Sunday’s Financial Times has an interesting piece written by Pablo Triana, who argues against the notion of the ‘efficient-market hypothesis’ (‘EMH’ suggests that the stock market can’t be beaten on any consistent basis because all available information is already built into PPS) being directly responsible for the financial mess we currently find ourselves in. Mr. Triana points out how the crisis has in fact helped restore the once-orthodoxy financial theory, and emphasizes that had Wall Street abided by the theory, they would have tried to make money by ” boringly replicating the index funds, not by selling optionality through CDS.”
EMH has been attacked lately both empirically and theoretically by critics who blame belief in rational markets for much of the current financial crisis.

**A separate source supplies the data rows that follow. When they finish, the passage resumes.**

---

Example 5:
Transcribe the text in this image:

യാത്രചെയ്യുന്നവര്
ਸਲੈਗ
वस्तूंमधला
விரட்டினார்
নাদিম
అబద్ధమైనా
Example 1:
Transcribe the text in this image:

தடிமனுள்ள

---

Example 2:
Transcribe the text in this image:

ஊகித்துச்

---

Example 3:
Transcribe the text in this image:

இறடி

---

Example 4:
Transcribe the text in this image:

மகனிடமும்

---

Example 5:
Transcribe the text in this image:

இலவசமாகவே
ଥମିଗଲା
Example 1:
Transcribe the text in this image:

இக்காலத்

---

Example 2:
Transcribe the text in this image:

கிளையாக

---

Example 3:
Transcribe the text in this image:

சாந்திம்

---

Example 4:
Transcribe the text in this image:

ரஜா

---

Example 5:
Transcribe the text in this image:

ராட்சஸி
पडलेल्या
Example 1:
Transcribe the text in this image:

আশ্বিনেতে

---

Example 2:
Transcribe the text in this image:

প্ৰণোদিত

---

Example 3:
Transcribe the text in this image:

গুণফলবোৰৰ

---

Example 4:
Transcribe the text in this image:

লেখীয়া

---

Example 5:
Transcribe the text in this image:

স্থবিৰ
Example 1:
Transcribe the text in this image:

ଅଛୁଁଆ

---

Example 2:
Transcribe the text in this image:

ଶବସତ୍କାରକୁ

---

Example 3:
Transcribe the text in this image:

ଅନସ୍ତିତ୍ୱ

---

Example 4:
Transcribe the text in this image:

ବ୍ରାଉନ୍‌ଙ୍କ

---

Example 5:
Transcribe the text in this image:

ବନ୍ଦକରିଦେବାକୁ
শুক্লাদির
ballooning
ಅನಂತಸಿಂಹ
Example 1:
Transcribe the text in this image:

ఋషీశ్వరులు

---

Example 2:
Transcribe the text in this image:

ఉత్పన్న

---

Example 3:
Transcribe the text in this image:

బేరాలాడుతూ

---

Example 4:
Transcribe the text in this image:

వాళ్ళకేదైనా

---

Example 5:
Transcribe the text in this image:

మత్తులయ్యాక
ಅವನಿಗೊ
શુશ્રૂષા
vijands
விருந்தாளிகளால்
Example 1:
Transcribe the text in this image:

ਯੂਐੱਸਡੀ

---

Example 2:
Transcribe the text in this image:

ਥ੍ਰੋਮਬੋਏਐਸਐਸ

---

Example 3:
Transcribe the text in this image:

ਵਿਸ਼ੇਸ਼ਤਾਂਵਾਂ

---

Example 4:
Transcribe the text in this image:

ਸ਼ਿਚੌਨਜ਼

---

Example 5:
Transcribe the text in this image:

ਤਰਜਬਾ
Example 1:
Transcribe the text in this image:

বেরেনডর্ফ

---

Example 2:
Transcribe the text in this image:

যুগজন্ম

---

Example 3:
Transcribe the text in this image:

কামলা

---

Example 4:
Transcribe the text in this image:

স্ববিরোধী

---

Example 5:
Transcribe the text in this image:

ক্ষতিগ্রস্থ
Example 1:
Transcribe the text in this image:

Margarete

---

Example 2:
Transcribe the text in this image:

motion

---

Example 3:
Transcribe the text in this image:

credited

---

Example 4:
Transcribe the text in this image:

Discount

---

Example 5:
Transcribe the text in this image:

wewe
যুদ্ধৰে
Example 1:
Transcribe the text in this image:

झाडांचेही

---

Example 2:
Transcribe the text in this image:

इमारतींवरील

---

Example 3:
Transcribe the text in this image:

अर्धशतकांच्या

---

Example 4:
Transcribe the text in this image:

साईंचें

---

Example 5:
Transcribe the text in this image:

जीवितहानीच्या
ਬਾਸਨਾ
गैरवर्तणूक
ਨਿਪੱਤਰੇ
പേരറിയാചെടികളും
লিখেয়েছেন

Here are a few excerpts from Triana’s article :
From the FT: Espousers of the “efficient market theory did it” camp seem to argue that, by providing unmitigated faith in the soundness of quoted market prices, the notion that everything is behaving rationally, and that no dangerous bubbles can take shape, the analytical machination made investors and policymakers complacent and careless, allowing the (very real, very irrational) housing-related blow-up to happen.
This line of reasoning suffers from an obvious drawback: can we really assume that all professionals are basing their actions all the time on the dictates of the efficient market hypothesis? That they are even aware of the existence of such theory?
Of course not. I mean, it’s not as if the Merrill Lynch traders who gorged on subprime credit default obligations did so because they religiously abided by Prof Fama’s (earlier, at least) pontifications. Or that regulators allowed the insane leverage to take place because their brains repeatedly flashed out the “markets are efficient, markets are efficient!” signal.
Efficient market theory is an ideology a few may share, but it is not a mechanism for direct action-taking. As such, and unlike the theories that truly caused the crisis, it cannot lead to activities by professionals that may cause trouble.
There is also the point that the efficient market hypothesis says markets cannot be beaten, and yet the current nightmare was created by those who very much wanted to outperform.
Had Wall Street and the City abided by the theory, they would have gorged on index funds rather than on subprime CDOs. They would have tried to make money by boringly replicating the index, not by selling optionality though credit default swaps.
Rather than being followed, the efficient market theory was scorned.